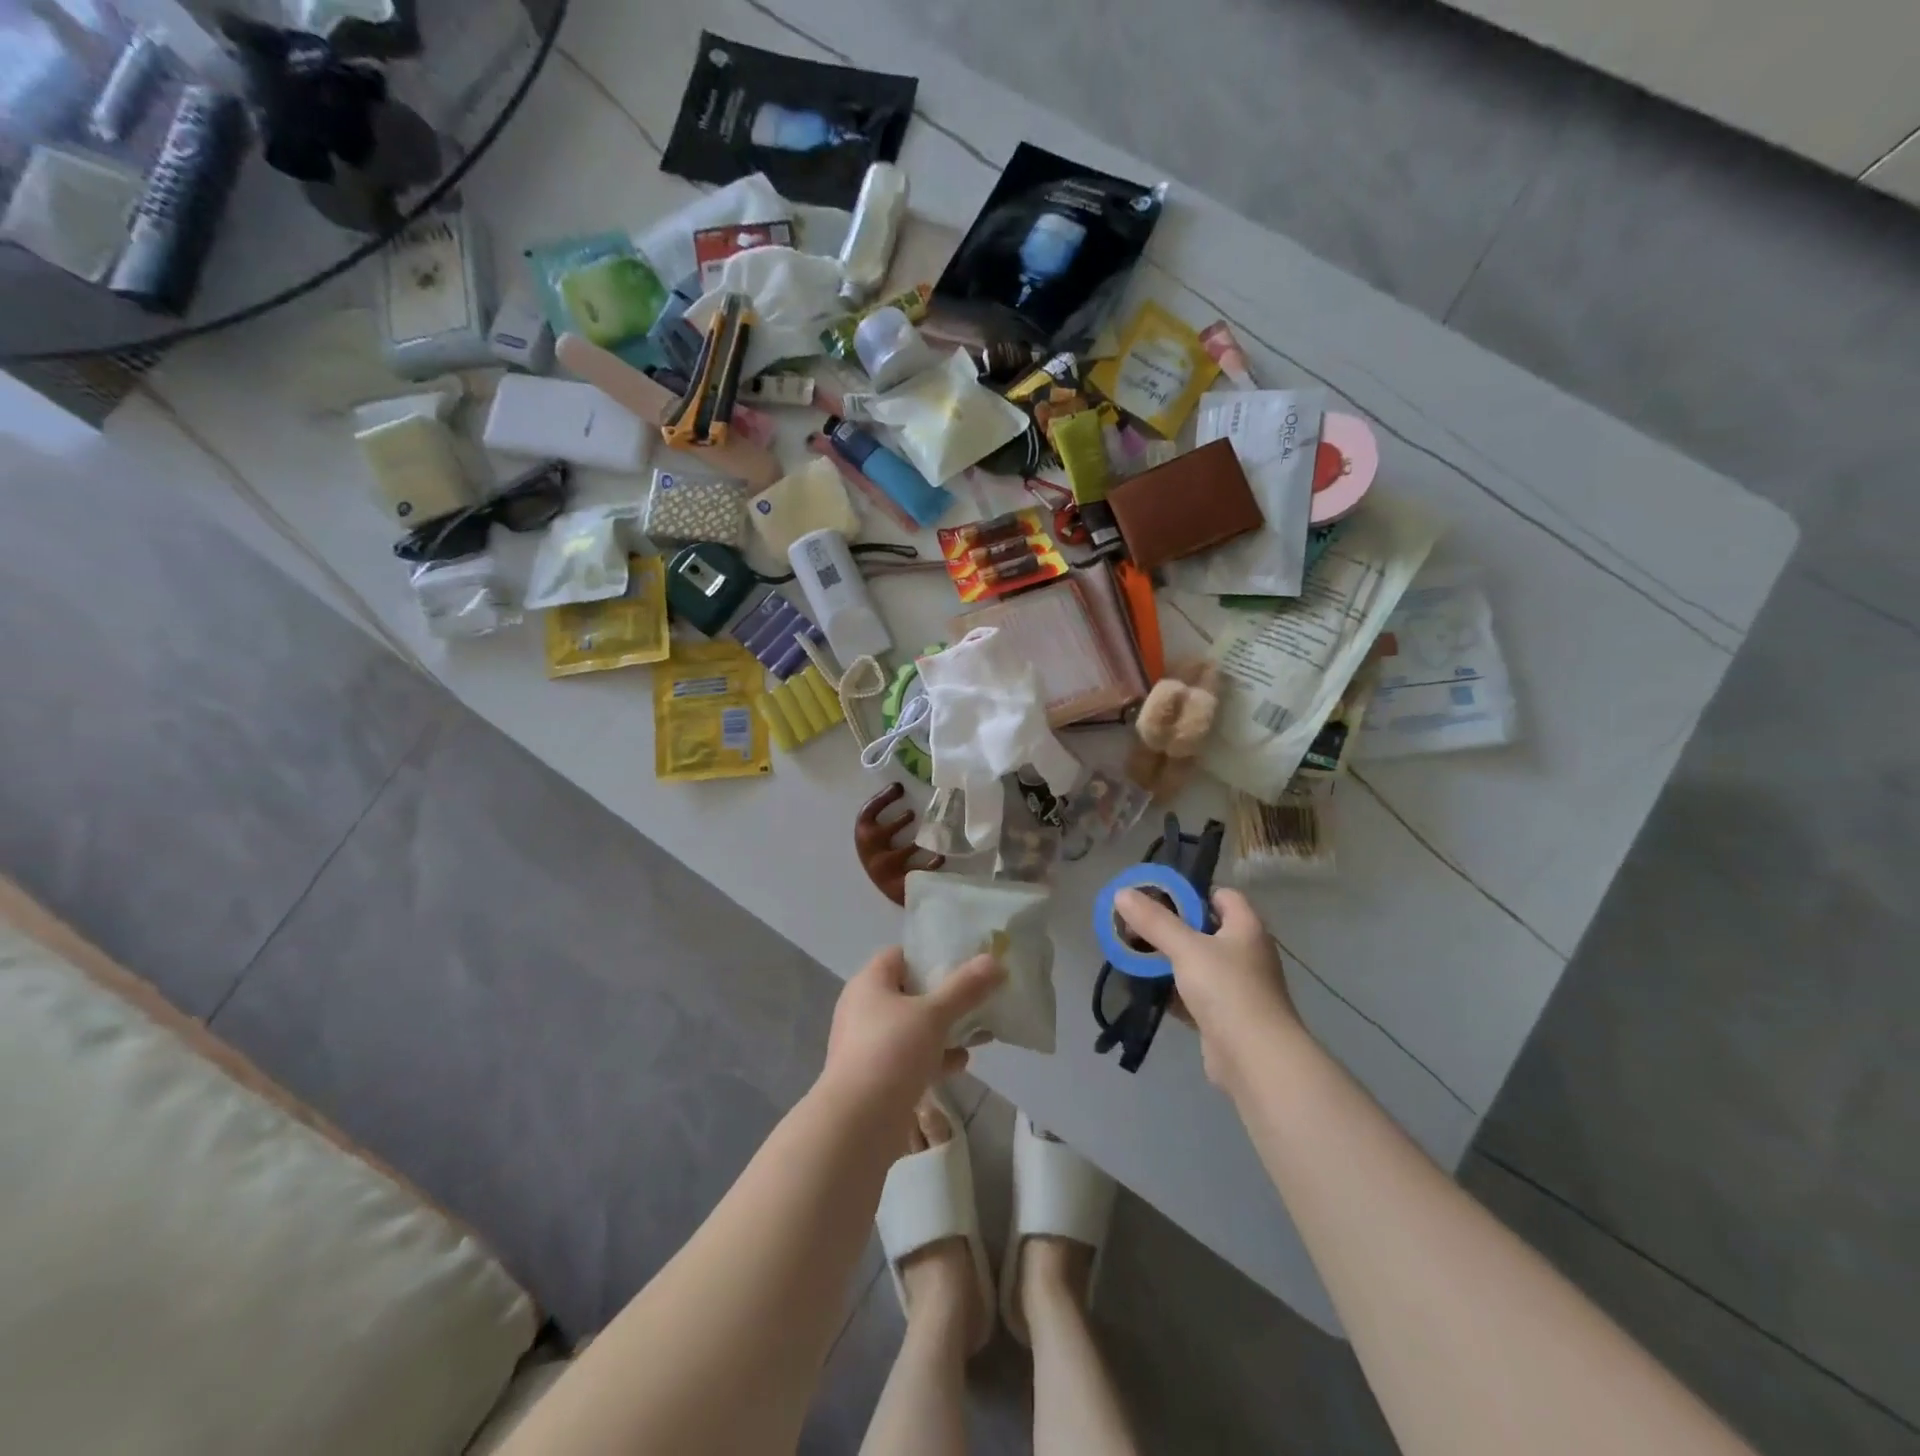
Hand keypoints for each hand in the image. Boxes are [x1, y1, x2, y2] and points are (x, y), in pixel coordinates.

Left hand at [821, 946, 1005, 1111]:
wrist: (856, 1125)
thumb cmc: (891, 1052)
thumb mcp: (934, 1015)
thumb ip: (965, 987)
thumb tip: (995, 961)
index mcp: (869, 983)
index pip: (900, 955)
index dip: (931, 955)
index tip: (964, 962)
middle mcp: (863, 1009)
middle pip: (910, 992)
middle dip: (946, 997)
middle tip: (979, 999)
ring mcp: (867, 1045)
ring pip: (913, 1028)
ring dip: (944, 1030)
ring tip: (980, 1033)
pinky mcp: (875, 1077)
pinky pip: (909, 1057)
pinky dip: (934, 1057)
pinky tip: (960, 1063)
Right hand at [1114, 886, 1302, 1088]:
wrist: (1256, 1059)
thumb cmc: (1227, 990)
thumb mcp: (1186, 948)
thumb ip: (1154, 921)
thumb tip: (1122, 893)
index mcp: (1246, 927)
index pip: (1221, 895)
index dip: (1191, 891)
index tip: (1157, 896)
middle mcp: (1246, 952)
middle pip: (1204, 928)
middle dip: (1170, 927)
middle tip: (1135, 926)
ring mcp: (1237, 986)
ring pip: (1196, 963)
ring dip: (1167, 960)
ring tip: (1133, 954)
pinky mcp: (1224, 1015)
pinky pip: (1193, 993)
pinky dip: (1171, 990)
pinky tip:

........

→ ASSIGNMENT: Produce a word-for-word copy of the records, omitting all images.

→ EXERCISE RESULT:
Hand keypoints for each hand in the image. Boxes are [x1, y1, x2, y2] and points are (x, y), in pixel coordinates.

Left hand at [821, 946, 1005, 1111]:
wrist: (856, 1125)
thumb cmc: (891, 1052)
thumb mcp: (934, 1015)
thumb ip: (965, 987)
thumb tip: (995, 961)
index mcp: (869, 983)
index pip: (900, 955)
index dip: (931, 955)
index tip: (964, 962)
middle mcp: (863, 1009)
middle pip: (910, 992)
middle dip: (946, 997)
middle tip: (979, 999)
ring mcp: (867, 1045)
ring pip: (913, 1028)
ring dip: (944, 1030)
ring tip: (980, 1033)
pinky mcp: (875, 1077)
pinky pip: (909, 1057)
pinky dip: (934, 1057)
pinky tip: (960, 1063)
Right hand at [1114, 886, 1302, 1088]:
wrist: (1256, 1059)
thumb cmc: (1227, 990)
thumb mcp: (1186, 948)
thumb ip: (1154, 921)
thumb tip: (1122, 893)
index mcp: (1246, 927)
index pip: (1221, 895)
index dip: (1191, 891)
index tip: (1157, 896)
middle mcp: (1246, 952)
middle pip: (1204, 928)
middle dip: (1170, 927)
middle tip: (1135, 926)
ring mcp: (1237, 986)
ring pip: (1196, 963)
ring dip: (1167, 960)
ring tip: (1133, 954)
pinky mcp: (1224, 1015)
pinky pip: (1193, 993)
pinky dip: (1171, 990)
pinky tip:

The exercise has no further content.